Pandas integrates well with matplotlib to create visualizations directly from DataFrames.

In [None]:
# Plotting top 10 countries by confirmed cases
plt.figure(figsize=(12, 6))
top_countries.plot(kind='bar', color='skyblue')
plt.title('Top 10 Countries by COVID-19 Confirmed Cases')
plt.xlabel('Country')
plt.ylabel('Confirmed Cases')
plt.xticks(rotation=45)
plt.tight_layout()
plt.show()

In [None]:
# Time series plot of confirmed cases for selected countries
plt.figure(figsize=(14, 7))
for country in countries_of_interest:
    if country in confirmed_timeline.columns:
        plt.plot(confirmed_timeline.index, confirmed_timeline[country], label=country)

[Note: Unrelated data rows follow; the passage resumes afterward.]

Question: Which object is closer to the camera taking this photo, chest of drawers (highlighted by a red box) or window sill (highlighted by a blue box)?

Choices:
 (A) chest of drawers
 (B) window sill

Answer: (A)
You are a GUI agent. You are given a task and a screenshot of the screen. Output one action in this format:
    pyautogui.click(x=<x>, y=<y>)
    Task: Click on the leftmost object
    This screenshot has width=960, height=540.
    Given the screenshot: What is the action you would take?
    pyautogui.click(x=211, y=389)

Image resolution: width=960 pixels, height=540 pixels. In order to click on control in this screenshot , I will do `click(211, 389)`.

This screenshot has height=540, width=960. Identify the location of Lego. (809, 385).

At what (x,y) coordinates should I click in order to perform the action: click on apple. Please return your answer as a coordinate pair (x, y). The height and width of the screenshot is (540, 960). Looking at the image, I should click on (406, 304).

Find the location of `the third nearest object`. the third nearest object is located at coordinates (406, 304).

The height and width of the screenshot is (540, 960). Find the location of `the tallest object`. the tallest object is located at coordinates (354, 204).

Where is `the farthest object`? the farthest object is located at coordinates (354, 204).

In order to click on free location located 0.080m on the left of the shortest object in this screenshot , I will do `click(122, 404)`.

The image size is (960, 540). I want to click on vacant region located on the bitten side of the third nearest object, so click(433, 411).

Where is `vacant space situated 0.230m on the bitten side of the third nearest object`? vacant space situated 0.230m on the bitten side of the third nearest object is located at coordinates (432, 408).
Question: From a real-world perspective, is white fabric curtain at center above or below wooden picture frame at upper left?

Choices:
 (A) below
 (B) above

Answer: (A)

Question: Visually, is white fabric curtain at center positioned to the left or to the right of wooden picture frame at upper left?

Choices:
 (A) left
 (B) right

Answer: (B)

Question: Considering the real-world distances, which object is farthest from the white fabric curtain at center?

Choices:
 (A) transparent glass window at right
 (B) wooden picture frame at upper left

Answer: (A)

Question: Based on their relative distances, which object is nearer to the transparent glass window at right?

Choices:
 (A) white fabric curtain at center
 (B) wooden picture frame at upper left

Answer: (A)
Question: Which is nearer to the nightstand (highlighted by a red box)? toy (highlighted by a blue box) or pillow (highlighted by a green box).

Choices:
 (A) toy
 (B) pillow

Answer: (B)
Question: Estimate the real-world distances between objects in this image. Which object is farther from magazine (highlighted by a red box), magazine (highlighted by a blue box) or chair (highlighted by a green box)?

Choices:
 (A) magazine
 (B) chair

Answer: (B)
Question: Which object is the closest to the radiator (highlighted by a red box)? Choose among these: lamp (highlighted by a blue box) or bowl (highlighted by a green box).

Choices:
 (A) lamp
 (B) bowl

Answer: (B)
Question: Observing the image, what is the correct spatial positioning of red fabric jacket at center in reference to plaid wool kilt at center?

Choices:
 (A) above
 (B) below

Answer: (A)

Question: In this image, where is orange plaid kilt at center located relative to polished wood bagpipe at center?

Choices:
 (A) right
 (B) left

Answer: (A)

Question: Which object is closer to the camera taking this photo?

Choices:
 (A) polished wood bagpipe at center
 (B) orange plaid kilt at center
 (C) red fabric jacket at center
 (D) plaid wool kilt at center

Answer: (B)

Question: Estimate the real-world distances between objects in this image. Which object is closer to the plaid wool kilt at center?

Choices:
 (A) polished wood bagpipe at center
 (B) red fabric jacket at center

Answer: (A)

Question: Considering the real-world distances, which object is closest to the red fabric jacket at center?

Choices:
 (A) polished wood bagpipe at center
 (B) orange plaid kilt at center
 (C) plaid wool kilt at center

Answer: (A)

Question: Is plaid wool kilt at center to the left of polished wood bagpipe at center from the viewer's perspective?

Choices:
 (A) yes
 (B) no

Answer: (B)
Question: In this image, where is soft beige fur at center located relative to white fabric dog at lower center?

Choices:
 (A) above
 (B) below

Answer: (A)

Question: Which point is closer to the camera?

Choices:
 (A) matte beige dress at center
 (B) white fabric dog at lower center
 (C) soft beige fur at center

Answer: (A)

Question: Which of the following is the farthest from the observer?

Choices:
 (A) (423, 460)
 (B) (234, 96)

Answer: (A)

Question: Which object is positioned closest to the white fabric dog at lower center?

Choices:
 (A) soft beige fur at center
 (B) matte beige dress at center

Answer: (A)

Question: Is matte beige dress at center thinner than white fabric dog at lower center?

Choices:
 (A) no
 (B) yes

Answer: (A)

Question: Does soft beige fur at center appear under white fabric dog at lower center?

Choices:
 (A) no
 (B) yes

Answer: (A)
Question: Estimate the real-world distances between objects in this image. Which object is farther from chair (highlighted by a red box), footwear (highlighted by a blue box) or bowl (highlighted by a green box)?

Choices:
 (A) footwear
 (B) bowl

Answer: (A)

plt.title('COVID-19 Confirmed Cases Over Time')
plt.xlabel('Date')
plt.ylabel('Confirmed Cases')
plt.legend()
plt.grid(True)
plt.tight_layout()
plt.show()

In [None]:
# Visualizing daily new cases and 7-day moving average for US
plt.figure(figsize=(14, 7))
plt.bar(us_data['Date'], us_data['New_Confirmed'], color='skyblue', alpha=0.6, label='Daily New Cases')
plt.plot(us_data['Date'], us_data['7d_avg_new_cases'], color='red', linewidth=2, label='7-day Moving Average')
plt.title('US Daily New COVID-19 Cases')
plt.xlabel('Date')
plt.ylabel('Number of Cases')
plt.legend()
plt.grid(True, alpha=0.3)
plt.tight_layout()
plt.show()

## 9. Merging and Joining DataFrames

Pandas provides powerful tools for combining multiple datasets.

In [None]:
# Create a simple DataFrame with country population data
population_data = pd.DataFrame({
    'Country': ['US', 'India', 'Brazil', 'UK', 'Russia', 'France', 'Italy', 'Germany', 'Spain', 'China'],
    'Population': [331000000, 1380000000, 212000000, 67000000, 146000000, 
                  67000000, 60000000, 83000000, 47000000, 1400000000]
})

population_data

In [None]:
# Merge COVID data with population data
# First, get the latest COVID data for each country
latest_country_data = latest_data.groupby('Country')[['Confirmed', 'Deaths', 'Recovered']].sum().reset_index()

# Merge with population data
merged_data = pd.merge(latest_country_data, population_data, on='Country', how='inner')

# Calculate cases per million population
merged_data['Cases_Per_Million'] = (merged_data['Confirmed'] / merged_data['Population'] * 1000000).round(2)
merged_data['Deaths_Per_Million'] = (merged_data['Deaths'] / merged_data['Population'] * 1000000).round(2)

# Sort by cases per million
merged_data.sort_values('Cases_Per_Million', ascending=False)

## 10. Exporting Data

Pandas makes it easy to export data to various formats.

In [None]:
# Export merged data to CSV
# merged_data.to_csv('covid_with_population.csv', index=False)

# Export to Excel
# merged_data.to_excel('covid_with_population.xlsx', index=False)

# Export to JSON
# merged_data.to_json('covid_with_population.json', orient='records')

## Summary

In this notebook, we've covered the basics of pandas:

1. Creating DataFrames
2. Reading data from CSV files
3. Performing basic DataFrame operations
4. Filtering and querying data
5. Using groupby and aggregations
6. Exporting data to CSV files

These operations form the foundation of data manipulation with pandas and can be combined in many ways to handle complex data tasks.